→ **Source document**:
------------------------------------
The flurry of business has not been confined to pools by any means. Hot tubs have been flying out the door since the shutdown started, Richard says. “For hot tubs, I literally ran my delivery crews seven days a week to get people hot tubs when the first stay-at-home work order came out. I put a video out and said, ‘Hey, you want to get out of the house? Are you all sitting around looking at each other? Do something about it. I will personally get you a hot tub tomorrow.’

“We worked hard, even on Sundays, to get those hot tubs out. My guys were exhausted, and so was I. But we got a lot of hot tubs out the door because people realized that that’s something they could get right now, without having to wait.”

 

Regulations, Retail and Water Care

The new shutdown regulations and social distancing imperatives have been a factor in retail and service, but stores have adjusted quickly to minimize the effect on sales. Contactless options such as delivery and curbside pickup have helped companies such as AquaTech in Winnipeg, Manitoba, shrug off the adverse influence of the new social order.

“We now have a contactless water testing option that we're never going to get rid of,” says Kathi Belcourt, retail manager. “First, it helps keep overhead at a minimum and helps us use our time efficiently. But it's also more convenient for the customer. They're never going to want to have to wait again if they don't have to.”

Belcourt says that AquaTech has begun offering other service-related options as well, such as chemical-only pool maintenance and water-sample pickup service for those unable to drive to the storefront. Being able to provide products and services to people on the other side of the city has given the company a new level of service and efficiency that customers have found appealing. What was first thought to be a concern over continuing sales has become an attempt to keep up with them.
------------------------------------
→ **Work task**: List every customer option the pool and hot tub article names that stores, AquaTech among them, offered in response to the shutdown regulations. Rely only on the pool and hot tub article.
------------------------------------
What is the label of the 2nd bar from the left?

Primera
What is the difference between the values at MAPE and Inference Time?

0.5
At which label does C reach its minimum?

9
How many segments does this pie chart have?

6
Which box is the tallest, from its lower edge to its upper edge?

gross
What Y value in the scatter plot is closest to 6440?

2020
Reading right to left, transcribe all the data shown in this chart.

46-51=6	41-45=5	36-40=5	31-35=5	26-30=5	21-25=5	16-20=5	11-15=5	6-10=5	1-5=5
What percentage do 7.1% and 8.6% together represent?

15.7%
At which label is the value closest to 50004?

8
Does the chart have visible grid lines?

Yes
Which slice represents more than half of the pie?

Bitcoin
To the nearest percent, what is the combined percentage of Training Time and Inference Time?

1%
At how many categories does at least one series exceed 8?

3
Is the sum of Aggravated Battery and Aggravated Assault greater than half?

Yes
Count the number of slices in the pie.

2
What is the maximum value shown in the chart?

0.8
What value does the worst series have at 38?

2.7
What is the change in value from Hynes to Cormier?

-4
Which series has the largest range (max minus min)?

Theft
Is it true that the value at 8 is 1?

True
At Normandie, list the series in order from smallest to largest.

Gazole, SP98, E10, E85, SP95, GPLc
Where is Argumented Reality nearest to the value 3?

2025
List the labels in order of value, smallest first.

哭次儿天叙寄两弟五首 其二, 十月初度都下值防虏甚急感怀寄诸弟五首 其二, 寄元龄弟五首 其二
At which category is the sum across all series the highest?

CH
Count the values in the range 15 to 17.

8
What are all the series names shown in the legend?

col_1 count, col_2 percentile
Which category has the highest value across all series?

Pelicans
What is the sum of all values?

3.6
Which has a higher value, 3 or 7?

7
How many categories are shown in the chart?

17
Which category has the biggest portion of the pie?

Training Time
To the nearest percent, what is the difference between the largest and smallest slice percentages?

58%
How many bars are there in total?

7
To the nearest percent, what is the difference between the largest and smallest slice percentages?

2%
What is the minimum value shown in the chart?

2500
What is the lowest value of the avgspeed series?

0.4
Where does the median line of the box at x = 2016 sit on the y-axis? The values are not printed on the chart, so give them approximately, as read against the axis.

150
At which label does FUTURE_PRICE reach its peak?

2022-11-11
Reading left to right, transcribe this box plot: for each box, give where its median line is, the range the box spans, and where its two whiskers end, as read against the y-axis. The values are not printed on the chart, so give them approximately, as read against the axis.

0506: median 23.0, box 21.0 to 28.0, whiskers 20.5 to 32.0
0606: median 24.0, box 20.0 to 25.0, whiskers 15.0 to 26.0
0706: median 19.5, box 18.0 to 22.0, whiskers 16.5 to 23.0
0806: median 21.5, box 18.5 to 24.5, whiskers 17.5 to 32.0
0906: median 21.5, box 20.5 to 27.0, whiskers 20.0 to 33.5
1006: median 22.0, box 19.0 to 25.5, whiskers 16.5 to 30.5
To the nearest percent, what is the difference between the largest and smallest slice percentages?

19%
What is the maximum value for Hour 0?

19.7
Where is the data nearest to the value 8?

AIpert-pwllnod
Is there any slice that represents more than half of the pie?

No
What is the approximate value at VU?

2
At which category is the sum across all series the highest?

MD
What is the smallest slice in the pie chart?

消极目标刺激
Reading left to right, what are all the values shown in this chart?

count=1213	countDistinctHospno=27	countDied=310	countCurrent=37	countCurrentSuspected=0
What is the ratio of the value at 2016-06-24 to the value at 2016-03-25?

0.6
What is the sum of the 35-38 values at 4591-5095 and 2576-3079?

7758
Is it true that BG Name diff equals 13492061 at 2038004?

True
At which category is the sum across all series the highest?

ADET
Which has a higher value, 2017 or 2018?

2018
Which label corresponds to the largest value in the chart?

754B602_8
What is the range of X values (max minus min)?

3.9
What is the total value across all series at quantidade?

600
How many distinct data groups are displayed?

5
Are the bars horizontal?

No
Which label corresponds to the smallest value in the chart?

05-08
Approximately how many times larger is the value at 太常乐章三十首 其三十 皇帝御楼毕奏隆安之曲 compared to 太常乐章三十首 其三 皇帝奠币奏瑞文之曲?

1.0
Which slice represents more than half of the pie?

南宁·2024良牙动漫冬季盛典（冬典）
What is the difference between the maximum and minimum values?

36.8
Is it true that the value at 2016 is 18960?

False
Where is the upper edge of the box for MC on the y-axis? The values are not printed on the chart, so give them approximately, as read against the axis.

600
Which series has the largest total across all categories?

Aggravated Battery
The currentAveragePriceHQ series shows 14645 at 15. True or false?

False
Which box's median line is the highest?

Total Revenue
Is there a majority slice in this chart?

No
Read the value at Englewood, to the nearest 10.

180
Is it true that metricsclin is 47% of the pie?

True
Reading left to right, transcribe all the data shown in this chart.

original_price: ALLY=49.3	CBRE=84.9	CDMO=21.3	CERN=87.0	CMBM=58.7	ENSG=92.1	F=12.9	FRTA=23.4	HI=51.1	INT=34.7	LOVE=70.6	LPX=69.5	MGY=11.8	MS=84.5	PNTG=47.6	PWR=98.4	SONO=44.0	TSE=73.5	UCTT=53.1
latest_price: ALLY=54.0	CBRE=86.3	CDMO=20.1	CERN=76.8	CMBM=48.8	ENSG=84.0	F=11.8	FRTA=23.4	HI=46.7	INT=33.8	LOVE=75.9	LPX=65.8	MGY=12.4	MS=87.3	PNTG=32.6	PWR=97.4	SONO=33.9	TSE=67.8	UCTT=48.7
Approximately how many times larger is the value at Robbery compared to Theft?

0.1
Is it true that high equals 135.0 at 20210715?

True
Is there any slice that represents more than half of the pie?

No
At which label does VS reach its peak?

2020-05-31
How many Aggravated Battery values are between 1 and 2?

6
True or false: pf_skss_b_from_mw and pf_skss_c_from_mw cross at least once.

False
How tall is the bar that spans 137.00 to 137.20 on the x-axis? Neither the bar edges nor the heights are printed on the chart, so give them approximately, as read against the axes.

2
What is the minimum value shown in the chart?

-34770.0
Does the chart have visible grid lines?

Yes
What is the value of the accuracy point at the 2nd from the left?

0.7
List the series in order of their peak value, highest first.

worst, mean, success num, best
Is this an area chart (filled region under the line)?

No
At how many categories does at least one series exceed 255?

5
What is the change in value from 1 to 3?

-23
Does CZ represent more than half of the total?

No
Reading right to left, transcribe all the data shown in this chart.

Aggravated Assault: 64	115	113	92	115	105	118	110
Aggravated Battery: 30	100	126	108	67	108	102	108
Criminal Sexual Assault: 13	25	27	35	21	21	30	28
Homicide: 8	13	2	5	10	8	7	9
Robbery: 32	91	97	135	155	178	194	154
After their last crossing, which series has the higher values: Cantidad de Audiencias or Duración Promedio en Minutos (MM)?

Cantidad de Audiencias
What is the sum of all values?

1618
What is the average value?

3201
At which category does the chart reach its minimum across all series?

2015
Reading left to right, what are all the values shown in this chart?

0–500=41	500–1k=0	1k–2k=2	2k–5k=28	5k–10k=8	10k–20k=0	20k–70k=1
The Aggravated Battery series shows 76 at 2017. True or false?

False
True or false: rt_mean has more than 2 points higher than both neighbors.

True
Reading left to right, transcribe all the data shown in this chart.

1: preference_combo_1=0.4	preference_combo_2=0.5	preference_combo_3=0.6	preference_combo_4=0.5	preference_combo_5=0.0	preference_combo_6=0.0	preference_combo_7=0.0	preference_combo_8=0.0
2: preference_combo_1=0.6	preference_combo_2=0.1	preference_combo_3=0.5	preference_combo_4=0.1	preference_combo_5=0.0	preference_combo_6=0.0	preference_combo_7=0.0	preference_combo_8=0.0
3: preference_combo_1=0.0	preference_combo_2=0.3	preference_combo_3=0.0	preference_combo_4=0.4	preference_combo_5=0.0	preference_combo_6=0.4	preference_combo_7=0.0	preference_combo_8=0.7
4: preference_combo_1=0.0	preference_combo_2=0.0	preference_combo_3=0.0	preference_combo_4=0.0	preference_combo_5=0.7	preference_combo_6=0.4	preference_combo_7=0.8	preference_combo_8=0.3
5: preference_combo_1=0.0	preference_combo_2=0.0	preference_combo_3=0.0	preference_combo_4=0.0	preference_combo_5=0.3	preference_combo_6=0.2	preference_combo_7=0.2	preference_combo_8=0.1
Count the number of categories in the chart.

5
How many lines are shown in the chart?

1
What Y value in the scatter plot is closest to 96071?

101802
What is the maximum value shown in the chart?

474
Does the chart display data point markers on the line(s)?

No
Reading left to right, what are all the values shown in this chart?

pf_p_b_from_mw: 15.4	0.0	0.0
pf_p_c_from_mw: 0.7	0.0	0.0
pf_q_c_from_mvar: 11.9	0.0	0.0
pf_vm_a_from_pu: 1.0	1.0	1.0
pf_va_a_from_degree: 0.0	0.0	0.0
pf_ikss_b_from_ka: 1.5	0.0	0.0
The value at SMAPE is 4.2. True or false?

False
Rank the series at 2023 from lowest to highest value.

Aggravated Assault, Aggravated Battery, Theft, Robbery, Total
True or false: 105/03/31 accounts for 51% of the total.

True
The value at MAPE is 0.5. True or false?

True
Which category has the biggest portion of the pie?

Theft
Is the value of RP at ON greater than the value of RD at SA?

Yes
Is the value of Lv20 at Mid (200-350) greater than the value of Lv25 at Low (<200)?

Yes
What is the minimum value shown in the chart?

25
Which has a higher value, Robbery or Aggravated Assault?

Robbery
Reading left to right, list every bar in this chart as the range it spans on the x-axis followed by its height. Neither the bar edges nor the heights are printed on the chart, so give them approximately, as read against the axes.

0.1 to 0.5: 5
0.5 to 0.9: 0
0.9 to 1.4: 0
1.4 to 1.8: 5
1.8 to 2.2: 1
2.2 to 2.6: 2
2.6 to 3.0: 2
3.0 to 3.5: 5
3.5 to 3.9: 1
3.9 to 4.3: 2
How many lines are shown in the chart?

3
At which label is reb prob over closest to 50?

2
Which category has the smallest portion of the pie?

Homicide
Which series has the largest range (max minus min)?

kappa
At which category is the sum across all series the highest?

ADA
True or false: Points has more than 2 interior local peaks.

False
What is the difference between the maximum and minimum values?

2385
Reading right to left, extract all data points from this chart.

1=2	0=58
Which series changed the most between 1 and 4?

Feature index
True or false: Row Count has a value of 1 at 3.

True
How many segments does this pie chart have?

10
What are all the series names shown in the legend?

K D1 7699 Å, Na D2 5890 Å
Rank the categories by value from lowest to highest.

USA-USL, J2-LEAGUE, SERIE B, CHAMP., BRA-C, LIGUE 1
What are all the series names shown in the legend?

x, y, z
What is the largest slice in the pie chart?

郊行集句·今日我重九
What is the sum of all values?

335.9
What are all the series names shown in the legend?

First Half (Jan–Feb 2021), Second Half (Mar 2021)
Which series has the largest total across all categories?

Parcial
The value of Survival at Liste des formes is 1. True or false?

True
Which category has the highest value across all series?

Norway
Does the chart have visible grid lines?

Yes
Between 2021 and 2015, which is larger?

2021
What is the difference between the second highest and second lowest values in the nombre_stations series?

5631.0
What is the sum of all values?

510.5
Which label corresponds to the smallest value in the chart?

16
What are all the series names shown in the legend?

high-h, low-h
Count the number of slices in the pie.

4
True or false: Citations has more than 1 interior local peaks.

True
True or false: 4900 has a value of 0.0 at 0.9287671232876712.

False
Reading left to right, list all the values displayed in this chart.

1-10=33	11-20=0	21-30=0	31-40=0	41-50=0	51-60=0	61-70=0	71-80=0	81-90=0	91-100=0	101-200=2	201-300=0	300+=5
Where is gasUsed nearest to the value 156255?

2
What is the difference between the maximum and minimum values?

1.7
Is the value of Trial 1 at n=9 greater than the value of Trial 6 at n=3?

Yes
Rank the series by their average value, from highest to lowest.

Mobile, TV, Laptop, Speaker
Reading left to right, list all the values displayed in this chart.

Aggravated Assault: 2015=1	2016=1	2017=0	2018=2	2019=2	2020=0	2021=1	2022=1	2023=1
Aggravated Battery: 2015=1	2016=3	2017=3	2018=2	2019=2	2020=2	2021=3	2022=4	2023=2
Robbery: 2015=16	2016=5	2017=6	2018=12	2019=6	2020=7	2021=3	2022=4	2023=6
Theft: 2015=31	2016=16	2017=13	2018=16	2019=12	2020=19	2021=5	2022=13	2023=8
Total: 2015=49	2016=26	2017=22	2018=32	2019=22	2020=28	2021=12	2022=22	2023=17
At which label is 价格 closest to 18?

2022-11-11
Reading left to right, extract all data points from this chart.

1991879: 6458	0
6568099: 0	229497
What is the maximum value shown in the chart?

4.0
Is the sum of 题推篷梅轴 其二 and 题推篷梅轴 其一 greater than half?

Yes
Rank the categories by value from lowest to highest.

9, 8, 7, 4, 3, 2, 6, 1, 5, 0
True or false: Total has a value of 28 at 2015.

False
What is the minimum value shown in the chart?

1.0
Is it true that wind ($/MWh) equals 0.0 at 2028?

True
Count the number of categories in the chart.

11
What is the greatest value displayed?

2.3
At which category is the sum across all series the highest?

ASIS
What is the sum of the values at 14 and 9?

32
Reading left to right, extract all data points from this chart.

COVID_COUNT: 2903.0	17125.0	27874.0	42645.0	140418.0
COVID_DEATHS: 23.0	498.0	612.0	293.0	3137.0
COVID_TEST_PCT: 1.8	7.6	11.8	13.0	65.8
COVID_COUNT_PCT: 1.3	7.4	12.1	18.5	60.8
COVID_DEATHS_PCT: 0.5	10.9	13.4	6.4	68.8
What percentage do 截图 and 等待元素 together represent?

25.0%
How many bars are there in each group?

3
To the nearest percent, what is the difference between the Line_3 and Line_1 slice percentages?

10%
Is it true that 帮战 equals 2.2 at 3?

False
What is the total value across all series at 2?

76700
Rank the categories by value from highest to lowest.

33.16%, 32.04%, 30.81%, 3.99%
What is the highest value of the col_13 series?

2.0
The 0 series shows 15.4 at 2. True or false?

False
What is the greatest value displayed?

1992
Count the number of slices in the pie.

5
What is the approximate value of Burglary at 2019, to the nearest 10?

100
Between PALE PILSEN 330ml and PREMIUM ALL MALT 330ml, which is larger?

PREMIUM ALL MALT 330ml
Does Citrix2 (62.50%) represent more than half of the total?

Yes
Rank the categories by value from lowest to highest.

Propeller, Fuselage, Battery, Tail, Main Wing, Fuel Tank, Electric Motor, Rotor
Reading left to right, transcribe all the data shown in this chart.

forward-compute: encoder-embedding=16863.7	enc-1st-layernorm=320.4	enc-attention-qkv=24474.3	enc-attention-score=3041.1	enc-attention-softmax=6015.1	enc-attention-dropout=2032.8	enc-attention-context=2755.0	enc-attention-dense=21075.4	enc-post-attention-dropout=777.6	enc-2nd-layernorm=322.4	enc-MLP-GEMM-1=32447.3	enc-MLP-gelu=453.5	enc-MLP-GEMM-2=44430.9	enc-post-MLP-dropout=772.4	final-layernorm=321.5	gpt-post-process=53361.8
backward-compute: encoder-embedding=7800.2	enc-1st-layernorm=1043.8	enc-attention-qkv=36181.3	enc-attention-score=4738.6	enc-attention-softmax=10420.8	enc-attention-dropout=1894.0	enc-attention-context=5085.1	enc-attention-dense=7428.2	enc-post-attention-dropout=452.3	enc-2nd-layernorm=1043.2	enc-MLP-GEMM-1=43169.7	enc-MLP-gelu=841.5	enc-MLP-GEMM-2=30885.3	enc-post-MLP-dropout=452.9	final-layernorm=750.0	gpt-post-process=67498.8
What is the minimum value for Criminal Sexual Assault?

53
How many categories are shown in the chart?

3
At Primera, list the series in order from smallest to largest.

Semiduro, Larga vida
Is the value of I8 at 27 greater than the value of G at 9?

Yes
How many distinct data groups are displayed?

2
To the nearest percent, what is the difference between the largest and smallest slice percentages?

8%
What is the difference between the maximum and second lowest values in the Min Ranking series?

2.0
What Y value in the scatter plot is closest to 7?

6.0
------------------------------------
→ **Exercise answer**:
- Delivery
- Curbside pickup
- Contactless water testing
- Chemical-only pool maintenance
- Water-sample pickup service